_Work required_
The reply must reproduce each line below exactly.

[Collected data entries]
○ ○ ○ ○ ○
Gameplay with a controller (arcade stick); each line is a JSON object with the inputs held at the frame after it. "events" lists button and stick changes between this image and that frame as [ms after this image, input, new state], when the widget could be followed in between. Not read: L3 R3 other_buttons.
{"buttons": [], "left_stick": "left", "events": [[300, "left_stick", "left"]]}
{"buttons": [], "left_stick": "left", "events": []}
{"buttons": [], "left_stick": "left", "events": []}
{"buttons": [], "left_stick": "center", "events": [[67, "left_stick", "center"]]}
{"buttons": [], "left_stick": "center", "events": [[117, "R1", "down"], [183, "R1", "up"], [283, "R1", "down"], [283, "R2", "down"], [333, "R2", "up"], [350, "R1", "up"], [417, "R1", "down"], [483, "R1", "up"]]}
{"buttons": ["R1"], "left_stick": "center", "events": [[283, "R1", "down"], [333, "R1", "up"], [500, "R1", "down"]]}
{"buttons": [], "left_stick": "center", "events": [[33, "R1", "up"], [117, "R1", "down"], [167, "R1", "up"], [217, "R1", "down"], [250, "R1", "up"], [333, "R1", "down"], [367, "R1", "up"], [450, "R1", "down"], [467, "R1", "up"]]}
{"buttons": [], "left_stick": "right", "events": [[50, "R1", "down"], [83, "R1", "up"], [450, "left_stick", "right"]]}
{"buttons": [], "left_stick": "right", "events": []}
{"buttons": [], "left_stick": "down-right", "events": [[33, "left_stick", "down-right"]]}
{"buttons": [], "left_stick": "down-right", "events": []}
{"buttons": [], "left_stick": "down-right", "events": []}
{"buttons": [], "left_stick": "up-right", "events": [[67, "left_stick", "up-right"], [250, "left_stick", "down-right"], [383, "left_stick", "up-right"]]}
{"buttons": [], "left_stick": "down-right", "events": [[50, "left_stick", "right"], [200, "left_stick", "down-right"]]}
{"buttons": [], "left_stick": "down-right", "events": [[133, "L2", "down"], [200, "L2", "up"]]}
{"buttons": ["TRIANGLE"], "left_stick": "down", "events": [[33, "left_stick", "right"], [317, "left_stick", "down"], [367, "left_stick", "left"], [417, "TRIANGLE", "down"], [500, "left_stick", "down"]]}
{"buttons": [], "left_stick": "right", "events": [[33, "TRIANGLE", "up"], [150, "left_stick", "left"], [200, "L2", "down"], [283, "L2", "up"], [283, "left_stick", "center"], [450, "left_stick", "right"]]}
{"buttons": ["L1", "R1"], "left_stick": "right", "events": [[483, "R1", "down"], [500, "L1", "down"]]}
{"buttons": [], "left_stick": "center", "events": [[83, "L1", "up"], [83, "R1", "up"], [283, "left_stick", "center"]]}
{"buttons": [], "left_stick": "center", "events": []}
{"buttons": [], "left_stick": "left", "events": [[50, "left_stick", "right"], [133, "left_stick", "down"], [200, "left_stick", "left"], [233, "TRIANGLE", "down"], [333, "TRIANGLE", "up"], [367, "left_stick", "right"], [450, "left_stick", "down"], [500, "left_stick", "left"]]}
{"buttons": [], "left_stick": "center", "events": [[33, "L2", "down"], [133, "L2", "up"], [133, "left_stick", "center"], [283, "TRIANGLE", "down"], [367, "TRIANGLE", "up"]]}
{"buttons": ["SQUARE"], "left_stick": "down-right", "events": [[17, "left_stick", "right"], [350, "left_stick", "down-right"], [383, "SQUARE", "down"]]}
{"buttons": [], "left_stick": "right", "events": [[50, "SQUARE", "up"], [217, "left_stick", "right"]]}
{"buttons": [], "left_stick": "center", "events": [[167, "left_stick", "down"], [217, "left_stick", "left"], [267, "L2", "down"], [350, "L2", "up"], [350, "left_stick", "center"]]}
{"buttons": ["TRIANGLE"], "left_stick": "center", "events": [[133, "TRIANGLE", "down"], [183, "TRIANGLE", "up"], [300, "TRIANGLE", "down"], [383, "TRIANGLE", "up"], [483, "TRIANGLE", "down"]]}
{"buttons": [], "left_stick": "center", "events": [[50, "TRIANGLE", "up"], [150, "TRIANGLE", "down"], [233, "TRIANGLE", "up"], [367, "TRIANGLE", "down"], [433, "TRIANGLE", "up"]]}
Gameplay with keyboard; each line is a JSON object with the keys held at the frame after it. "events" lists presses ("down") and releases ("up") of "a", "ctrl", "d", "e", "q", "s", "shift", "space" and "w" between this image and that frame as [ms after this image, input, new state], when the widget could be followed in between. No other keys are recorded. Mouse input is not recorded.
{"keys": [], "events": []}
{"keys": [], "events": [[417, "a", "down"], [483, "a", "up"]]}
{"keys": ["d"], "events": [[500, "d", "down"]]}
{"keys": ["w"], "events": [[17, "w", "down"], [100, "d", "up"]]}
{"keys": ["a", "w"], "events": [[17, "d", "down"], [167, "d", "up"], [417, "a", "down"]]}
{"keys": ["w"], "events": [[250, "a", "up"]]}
○ ○ ○ ○ ○
_Expected answer_
Gameplay with a controller (arcade stick); each line is a JSON object with the inputs held at the frame after it. "events" lists button and stick changes between this image and that frame as [ms after this image, input, new state], when the widget could be followed in between. Not read: L3 R3 other_buttons.
{"buttons": [], "left_stick": "left", "events": [[300, "left_stick", "left"]]}
{"buttons": [], "left_stick": "left", "events": []}
{"buttons": [], "left_stick": "left", "events": []}
{"buttons": [], "left_stick": "center", "events": [[67, "left_stick", "center"]]}
{"buttons": [], "left_stick": "center", "events": [[117, "R1", "down"], [183, "R1", "up"], [283, "R1", "down"], [283, "R2", "down"], [333, "R2", "up"], [350, "R1", "up"], [417, "R1", "down"], [483, "R1", "up"]]}
{"buttons": ["R1"], "left_stick": "center", "events": [[283, "R1", "down"], [333, "R1", "up"], [500, "R1", "down"]]}
{"buttons": [], "left_stick": "center", "events": [[33, "R1", "up"], [117, "R1", "down"], [167, "R1", "up"], [217, "R1", "down"], [250, "R1", "up"], [333, "R1", "down"], [367, "R1", "up"], [450, "R1", "down"], [467, "R1", "up"]]}
{"buttons": [], "left_stick": "right", "events": [[50, "R1", "down"], [83, "R1", "up"], [450, "left_stick", "right"]]}
{"buttons": [], "left_stick": "right", "events": []}
{"buttons": [], "left_stick": "down-right", "events": [[33, "left_stick", "down-right"]]}
{"buttons": [], "left_stick": "down-right", "events": []}
{"buttons": [], "left_stick": "down-right", "events": []}
{"buttons": [], "left_stick": "up-right", "events": [[67, "left_stick", "up-right"], [250, "left_stick", "down-right"], [383, "left_stick", "up-right"]]}
{"buttons": [], "left_stick": "down-right", "events": [[50, "left_stick", "right"], [200, "left_stick", "down-right"]]}
{"buttons": [], "left_stick": "down-right", "events": [[133, "L2", "down"], [200, "L2", "up"]]}
{"buttons": ["TRIANGLE"], "left_stick": "down", "events": [[33, "left_stick", "right"], [317, "left_stick", "down"], [367, "left_stick", "left"], [417, "TRIANGLE", "down"], [500, "left_stick", "down"]]}
{"buttons": [], "left_stick": "right", "events": [[33, "TRIANGLE", "up"], [150, "left_stick", "left"], [200, "L2", "down"], [283, "L2", "up"], [283, "left_stick", "center"], [450, "left_stick", "right"]]}
{"buttons": ["L1", "R1"], "left_stick": "right", "events": [[483, "R1", "down"], [500, "L1", "down"]]}
{"buttons": [], "left_stick": "center", "events": [[83, "L1", "up"], [83, "R1", "up"], [283, "left_stick", "center"]]}
{"buttons": [], "left_stick": "center", "events": []}
{"buttons": [], "left_stick": "left", "events": [[50, "left_stick", "right"], [133, "left_stick", "down"], [200, "left_stick", "left"], [233, "TRIANGLE", "down"], [333, "TRIANGLE", "up"], [367, "left_stick", "right"], [450, "left_stick", "down"], [500, "left_stick", "left"]]}
{"buttons": [], "left_stick": "center", "events": [[33, "L2", "down"], [133, "L2", "up"], [133, "left_stick", "center"], [283, "TRIANGLE", "down"], [367, "TRIANGLE", "up"]]}
{"buttons": ["SQUARE"], "left_stick": "down-right", "events": [[17, "left_stick", "right"], [350, "left_stick", "down-right"], [383, "SQUARE", "down"]]}
{"buttons": [], "left_stick": "right", "events": [[50, "SQUARE", "up"], [217, "left_stick", "right"]]}
{"buttons": [], "left_stick": "center", "events": [[167, "left_stick", "down"], [217, "left_stick", "left"], [267, "L2", "down"], [350, "L2", "up"], [350, "left_stick", "center"]]}
{"buttons": ["TRIANGLE"], "left_stick": "center", "events": [[133, "TRIANGLE", "down"], [183, "TRIANGLE", "up"], [300, "TRIANGLE", "down"], [383, "TRIANGLE", "up"], [483, "TRIANGLE", "down"]]}
{"buttons": [], "left_stick": "center", "events": [[50, "TRIANGLE", "up"], [150, "TRIANGLE", "down"], [233, "TRIANGLE", "up"], [367, "TRIANGLE", "down"], [433, "TRIANGLE", "up"]]}
Gameplay with keyboard; each line is a JSON object with the keys held at the frame after it. "events" lists presses ("down") and releases ("up") of "a", "ctrl", "d", "e", "q", "s", "shift", "space" and "w" between this image and that frame as [ms after this image, input, new state], when the widget could be followed in between. No other keys are recorded. Mouse input is not recorded.
{"keys": [], "events": []}
{"keys": [], "events": [[417, "a", "down"], [483, "a", "up"]]}
{"keys": ["d"], "events": [[500, "d", "down"]]}
{"keys": ["w"], "events": [[17, "w", "down"], [100, "d", "up"]]}
{"keys": ["a", "w"], "events": [[17, "d", "down"], [167, "d", "up"], [417, "a", "down"]]}
{"keys": ["w"], "events": [[250, "a", "up"]]}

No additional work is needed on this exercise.